За столом говорила женщина — крупная, в жакете, с уверенным голосом человека, который делает это не первый раз.

— … и пока мы с вами, товарищи, строим социализм, женщина Запада остаётся товаром! Да, товарищи, товаром! В Англии, в Германии, во Франции работница получает за один и тот же труд вдвое меньше мужчины. И это они называют равенством! На американских фабриках женщин увольняют, как только они выходят замуж или беременеют, — потому что замужняя работница или сотрудница с ребенком, видите ли, невыгодна хозяину! А фашизм? Фашизм прямо, откровенно, без стеснения загоняет женщину обратно на кухню, к трём немецким «ка»: кухня, дети, церковь! Вот вам их культура! Вот вам их цивилизация!

Толпа хлопала — не то чтобы горячо, но добросовестно.

А я, каюсь, слушал вполуха и разглядывал девушек.

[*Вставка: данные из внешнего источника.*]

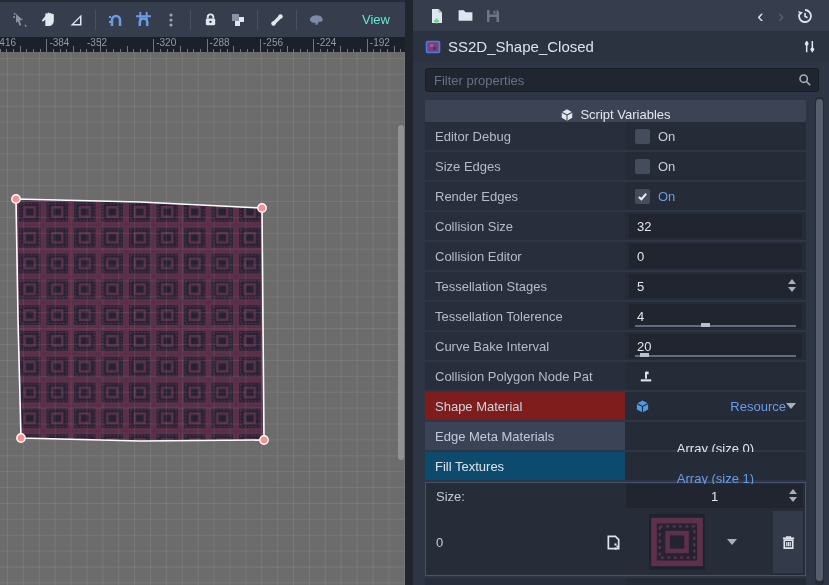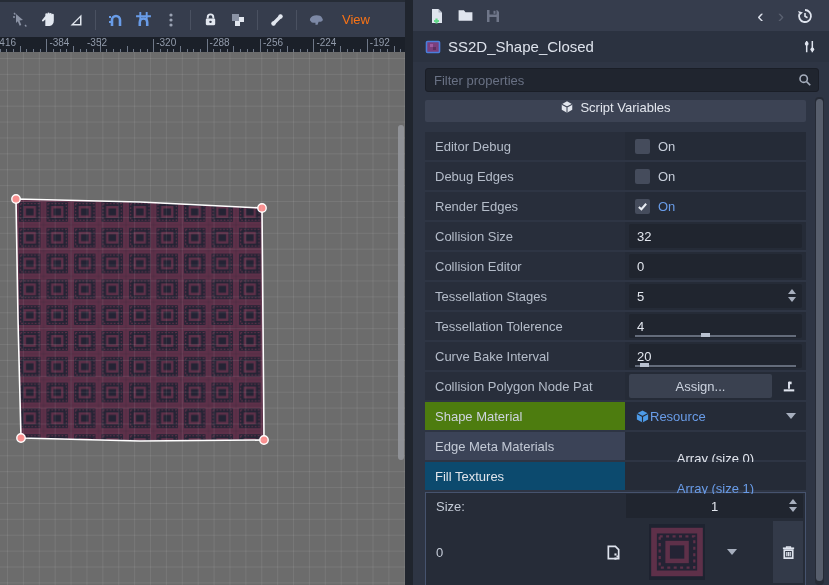"View" #view-menu { color: #f97316 -> #5eead4; margin-left: 4px -> 24px }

Их тут было много — на кинофабрике вообще, как выяснилось, работает уйма молодых женщин, — и они были совершенно не похожи на тех, кого я видел в Тирасполе. В комбинезонах, в косынках, перепачканные краской и мелом, весёлые, громкие, они переговаривались во время речи, переглядывались, толкали друг друга локтями. Разговоры как и в трамвае про праздничные заказы, про то, где будем отмечать и чем.

И тут я увидел Зою.

Она стояла шагах в тридцати, ближе к столу, — и я узнал её мгновенно. Та самая гордая посадка головы, чуть набок, будто она всё время что-то оценивает, белая до прозрачности кожа, короткие иссиня черные волосы, и все тот же, что и других сотрудниц, кинофабричный комбинезон на лямках, который позволял оценить ее стати.